Where is Ben, Alex?’

‘Ben? In the car. I told him to go back to the car.’

‘So he’s all right. You’re sure he’s OK?’

‘Yeah. He’s fine.’

‘So, is that whisky in that bottle? I could use a drink.’

Alex passes him the bottle and he takes a swig, then Mark sits down beside him. ‘That kid. Yeah it was shit. But after everything that happened to us … no one can know what it was like unless you were there. And Boothe – he was one of the best. Something snapped inside you that day and somehow you’ve got to deal with it. I was worried you might do something stupid. There was a time when I thought I might … when I didn’t think I could live with myself. But there’s help out there. I just wish I’d realized that before I lost everything. When I look back I can’t believe how tough I was on Zoe. I didn’t want you to make the same fuck up with Juliet. We always looked out for each other, remember? Now I’m looking out for you. Why don’t we go home and see her, eh? Take Ben back. I’m going to help you, boss. And it’s too fucking cold to be out here. Let’s get the little lad home. It’s all going to be OK. Shall we go and find him? He’s probably bloody terrified after hearing that gunshot. Christ, you could have blown my bloody head off. Lucky you’re such a shit aim!’ Mark goes to the car. Then Alex hears him shout: ‘Ben? Where are you, big man? It’s me, Mark. You hiding somewhere?’ Alex runs to the car and looks inside, at the back seat where he thinks Ben should be. Never could do what he was bloody well told. His mother’s fault. No fucking discipline.

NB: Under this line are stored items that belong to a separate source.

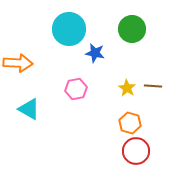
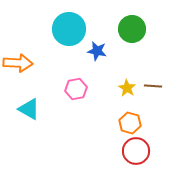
blue star: moved 2 px right, 2 px up
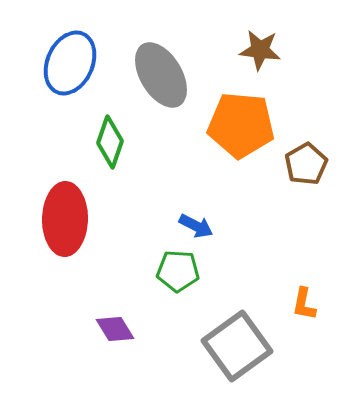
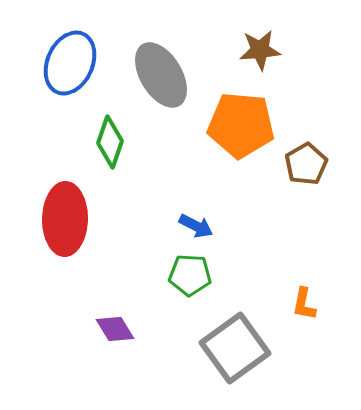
brown star: rotated 12 degrees counterclockwise
green pentagon: moved 12 px right, 4 px down
gray square: moved 2 px left, 2 px down
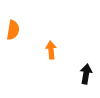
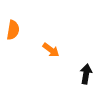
orange arrow: rotated 132 degrees clockwise
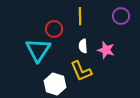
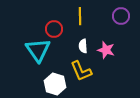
cyan triangle: rotated 8 degrees counterclockwise
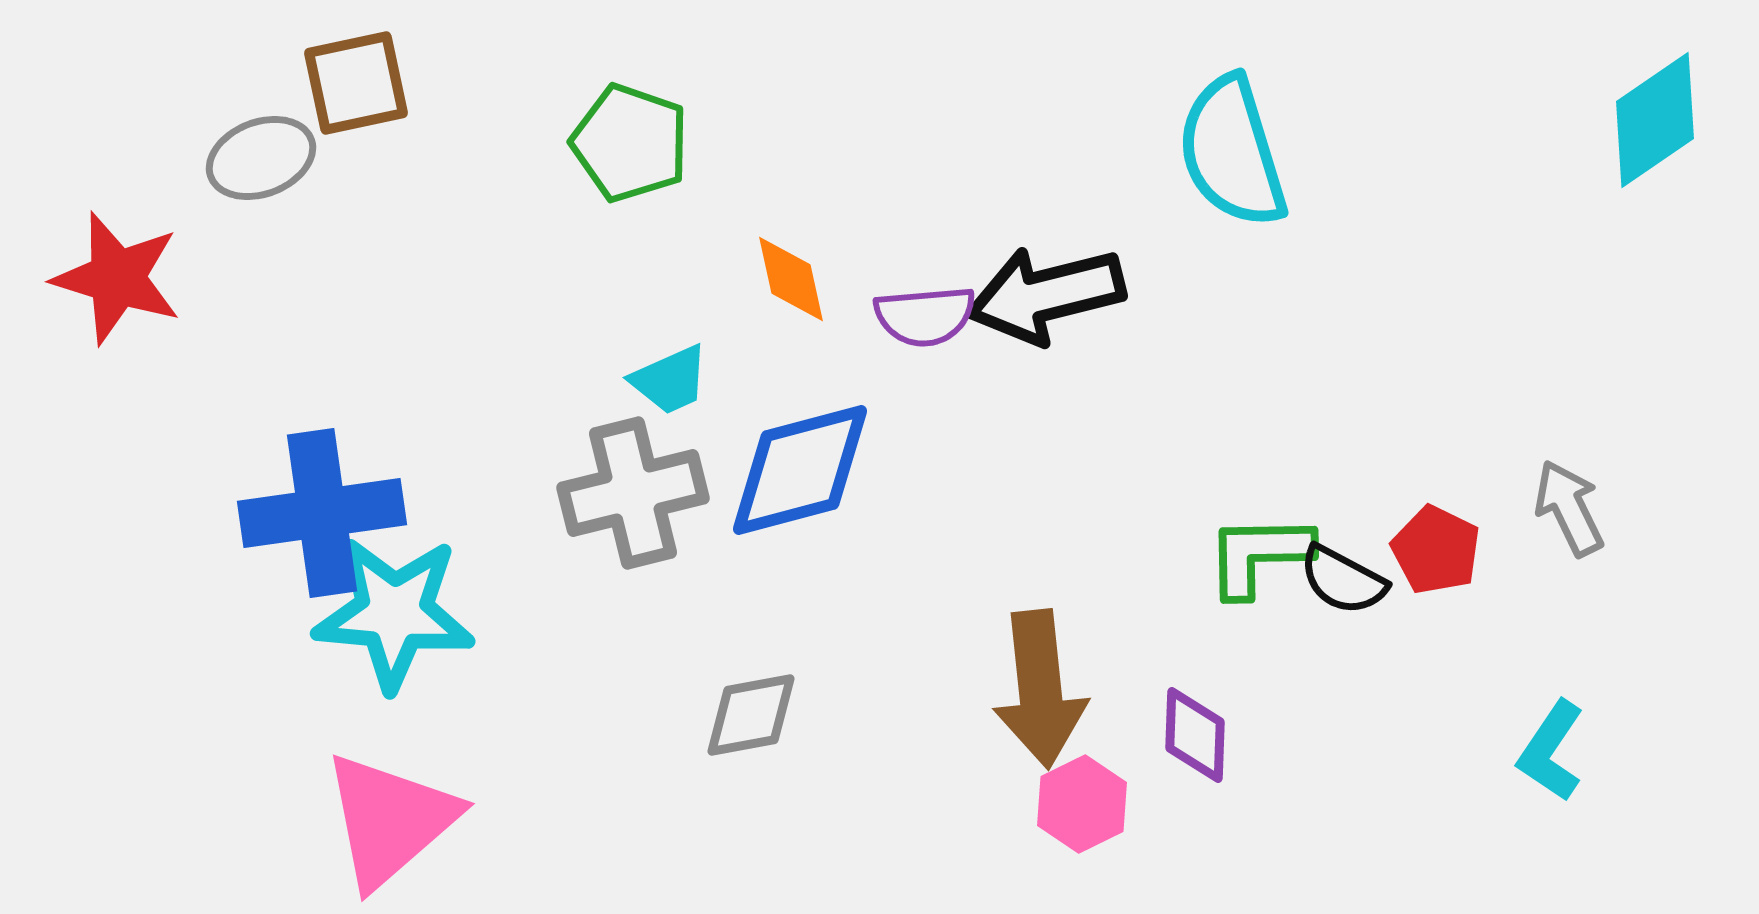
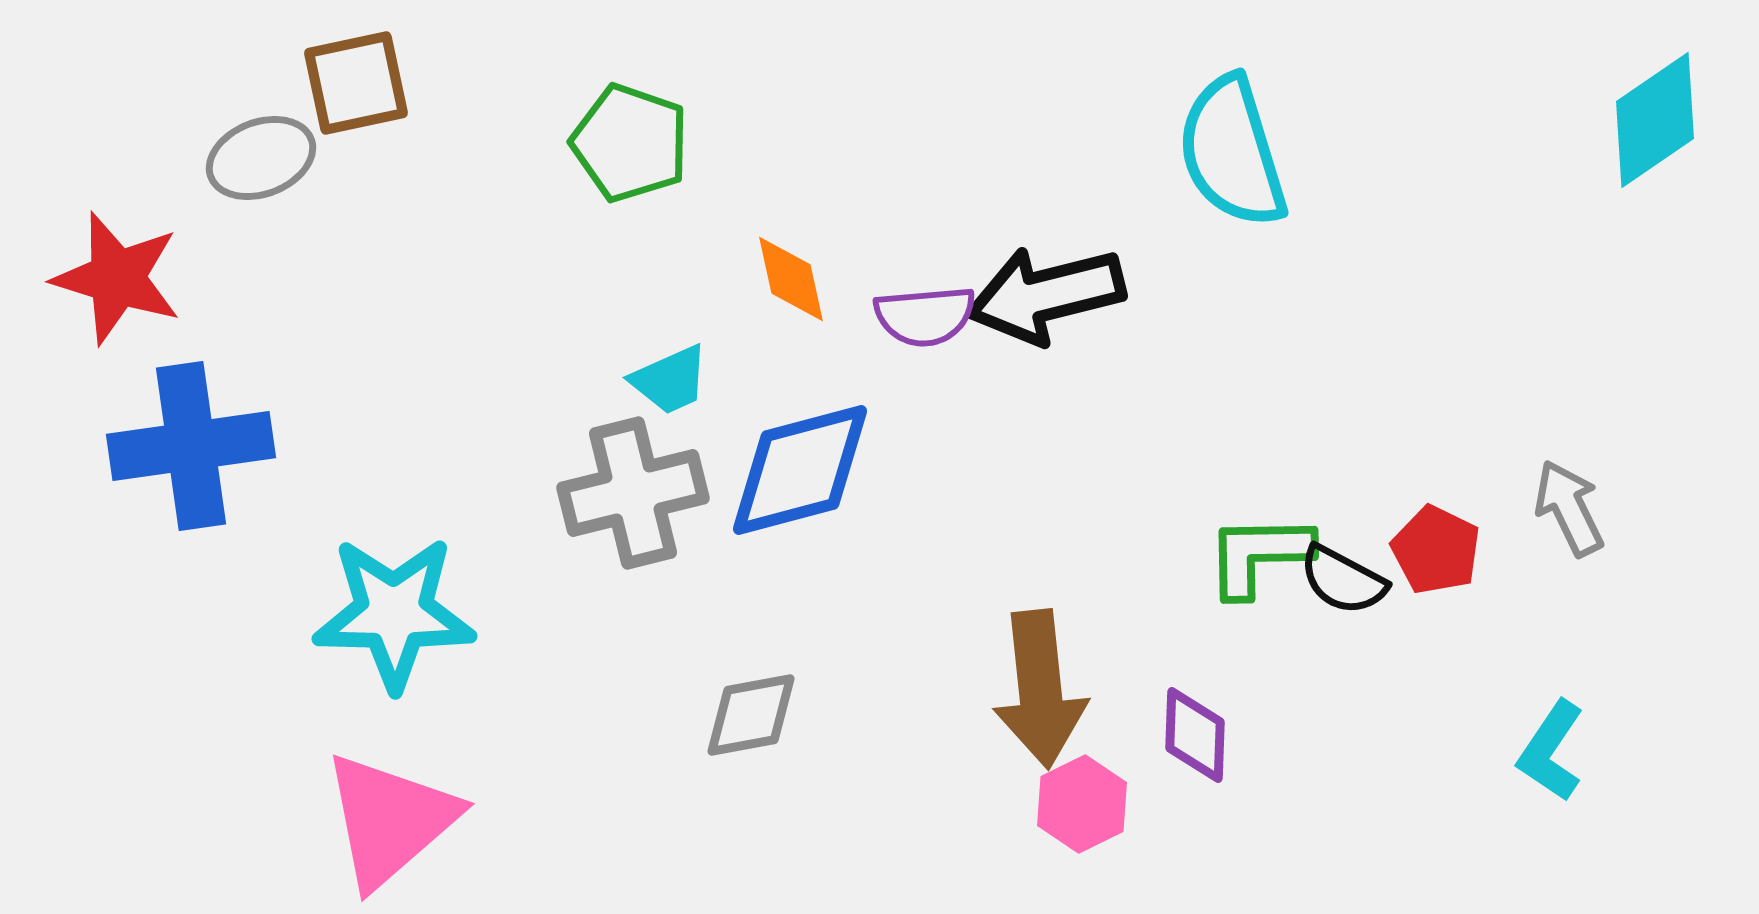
blue cross: moved 131 px left, 67 px up
cyan star: rotated 4 degrees counterclockwise
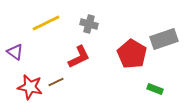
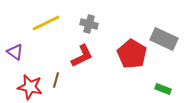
gray rectangle: rotated 44 degrees clockwise
red L-shape: moved 3 px right, 1 px up
brown line: moved 2 px up; rotated 49 degrees counterclockwise
green rectangle: moved 8 px right
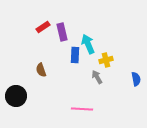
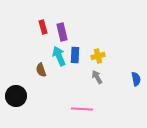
red rectangle: rotated 72 degrees counterclockwise
cyan arrow: moved 29 px left, 12 px down
yellow cross: moved 8 px left, 4 px up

‘Poor little chap must be petrified,’ Mark shouts to Alex.

‘Guess he’s hiding somewhere. Ben … come on now, it’s cold, and you’re going to be safe. Everything’s all right. There’s nothing to be afraid of …’

The blizzard is thickening, forming a deadly shroud of freezing snow all around them, and around wherever Ben is. It deadens the sound of their boots and their voices, it covers their clothes and numbs their extremities. ‘Christ, must be about minus three, I reckon. And the wind’s picking up.’ Mark calls again. ‘Where’s that torch?’

‘I put it down and now I can’t bloody see it. The snow’s covered it.’

Mark cracks another Cyalume and it illuminates a large area, but there’s no sign of life.

‘Ben …’

‘Bennnnnn …’

Their calls get more and more urgent. Alex is swearing at himself, shouting to himself, words that get snatched from his mouth by the wind. ‘Christ, what have I done,’ he wails to the night. This is all his fault. Again. All his fault. Everything – Juliet, the baby, the Afghan boy, and now Ben. Mark’s right. He can’t live with himself. He knows that he can no more live with his future than he can with his past. He lets out a howl of anguish. He goes back to the place where he and Ben were cooking and drinking their beers together, like men. He takes the 9mm Glock pistol from his pocket and pushes the muzzle against his right temple.
This is where it ends …

EPILOGUE

Juliet finds it surprising how she can go through the motions of living: eating, sleeping; dealing with the endless domestic duties that the act of survival requires her to carry out each day. She feels as though she has become an automaton, performing the necessary acts but having had the ability to feel anything stripped out of her. She suspects it’s a defence mechanism, this shutting down of emotions, because if she were to start to feel anything – despite what people have told her – she knows the pain would destroy her. Apparently it’s all right to cry. If she wants to break down then that’s fine, it’s healthy. But she can’t. Not now. Not after everything. She’s always been good at distraction techniques, almost to the extent of dissociation, so it has been said by the so-called professionals: the various counsellors and shrinks she’s seen over the years. It’s how she’s always dealt with the difficult things in life.